━━━━━ Extract provided ━━━━━

Change the logic so that an initial pass that can disable
uniquification is run. For individual counters, disable uniquification
in more cases such as for consistency with legacy events or for
libpfm4 events. Don't use the "[pmu]" style suffix in uniquification,
always use "pmu/.../". Change how modifiers/terms are handled in the
uniquification so that they look like parse-able events.
This fixes "102: perf stat metrics (shadow stat) test:" that has been
failing due to "instructions [cpu]" breaking its column/awk logic when
values aren't aggregated. This started happening when instructions
could match a sysfs rather than a legacy event, so the fixes tag
reflects this.
Fixes: 617824a7f0f7 ("perf parse-events: Prefer sysfs/JSON hardware events over legacy")
Signed-off-by: Ian Rogers <[email protected]>
---
tools/perf/util/stat-display.c | 101 +++++++++++++++++++++++++--------
1 file changed, 78 insertions(+), 23 deletions(-)
diff --git a/tools/perf/util/stat-display.c b/tools/perf/util/stat-display.c
index bfc1d705f437..ea11e3437444 100644
--- a/tools/perf/util/stat-display.c
+++ b/tools/perf/util/stat-display.c
@@ -868,38 +868,66 @@ static void printout(struct perf_stat_config *config, struct outstate *os,
static void uniquify_event_name(struct evsel *counter)
{
- char *new_name;
- char *config;
- int ret = 0;
+ const char *name, *pmu_name;
+ char *new_name, *config;
+ int ret;
- if (counter->uniquified_name || counter->use_config_name ||
- !counter->pmu_name || !strncmp(evsel__name(counter), counter->pmu_name,
- strlen(counter->pmu_name)))
+ /* The evsel was already uniquified. */
+ if (counter->uniquified_name)

━━━━━

Set tasks
1. In the patch, which file is modified?
2. From the patch, extract the passage starting with "diff --git a/tools/perf/util/stat-display.c" and going on through "uniquify_event_name(struct evsel *counter)".
3. Which local variables does the patch declare on its added lines (those beginning with +) inside uniquify_event_name?

━━━━━ Dataset ━━━━━

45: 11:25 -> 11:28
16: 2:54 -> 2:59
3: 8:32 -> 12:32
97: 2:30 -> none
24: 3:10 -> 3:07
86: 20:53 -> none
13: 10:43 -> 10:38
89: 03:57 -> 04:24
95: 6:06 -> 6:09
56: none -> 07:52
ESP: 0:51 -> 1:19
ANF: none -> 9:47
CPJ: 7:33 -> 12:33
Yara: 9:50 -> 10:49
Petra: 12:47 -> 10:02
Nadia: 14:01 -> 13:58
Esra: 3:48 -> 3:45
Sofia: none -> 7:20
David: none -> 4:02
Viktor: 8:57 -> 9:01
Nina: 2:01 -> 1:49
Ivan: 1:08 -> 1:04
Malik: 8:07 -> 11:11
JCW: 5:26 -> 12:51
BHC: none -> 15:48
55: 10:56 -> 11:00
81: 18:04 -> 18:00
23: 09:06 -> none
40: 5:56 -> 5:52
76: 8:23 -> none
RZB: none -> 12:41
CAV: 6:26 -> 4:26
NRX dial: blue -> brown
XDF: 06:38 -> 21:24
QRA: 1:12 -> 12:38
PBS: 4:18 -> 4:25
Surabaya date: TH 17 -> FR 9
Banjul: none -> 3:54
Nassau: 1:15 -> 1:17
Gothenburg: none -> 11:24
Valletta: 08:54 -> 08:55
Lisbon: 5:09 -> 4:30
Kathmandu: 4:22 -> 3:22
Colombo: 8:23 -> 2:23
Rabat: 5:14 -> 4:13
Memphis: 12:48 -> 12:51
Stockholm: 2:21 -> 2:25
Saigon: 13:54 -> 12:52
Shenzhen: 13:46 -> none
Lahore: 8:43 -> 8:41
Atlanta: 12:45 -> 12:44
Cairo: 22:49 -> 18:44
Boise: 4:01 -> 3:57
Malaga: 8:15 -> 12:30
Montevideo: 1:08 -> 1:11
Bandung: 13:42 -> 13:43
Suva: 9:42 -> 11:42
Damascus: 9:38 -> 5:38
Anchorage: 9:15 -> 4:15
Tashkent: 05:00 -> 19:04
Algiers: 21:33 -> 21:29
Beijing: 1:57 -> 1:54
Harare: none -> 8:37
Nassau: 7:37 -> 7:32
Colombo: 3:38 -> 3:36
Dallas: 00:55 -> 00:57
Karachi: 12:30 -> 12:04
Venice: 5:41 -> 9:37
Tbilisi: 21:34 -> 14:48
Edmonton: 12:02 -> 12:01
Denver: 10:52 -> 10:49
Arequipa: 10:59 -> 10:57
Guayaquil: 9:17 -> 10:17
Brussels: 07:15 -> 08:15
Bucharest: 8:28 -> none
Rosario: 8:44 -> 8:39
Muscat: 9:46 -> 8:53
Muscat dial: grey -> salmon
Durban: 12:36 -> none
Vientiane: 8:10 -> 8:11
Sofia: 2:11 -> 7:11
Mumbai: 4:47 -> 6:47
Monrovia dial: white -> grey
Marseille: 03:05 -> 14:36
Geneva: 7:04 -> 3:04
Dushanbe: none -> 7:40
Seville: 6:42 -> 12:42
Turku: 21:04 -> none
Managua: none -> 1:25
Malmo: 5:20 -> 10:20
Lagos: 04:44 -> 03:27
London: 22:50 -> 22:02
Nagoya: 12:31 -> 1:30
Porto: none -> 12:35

━━━━━

Results
1. tools/perf/util/stat-display.c

2.
diff --git a/tools/perf/util/stat-display.c b/tools/perf/util/stat-display.c
index bfc1d705f437..ea11e3437444 100644
--- a/tools/perf/util/stat-display.c
+++ b/tools/perf/util/stat-display.c
@@ -868,38 +868,66 @@ static void printout(struct perf_stat_config *config, struct outstate *os,
static void uniquify_event_name(struct evsel *counter)

3. name, pmu_name, new_name, config, ret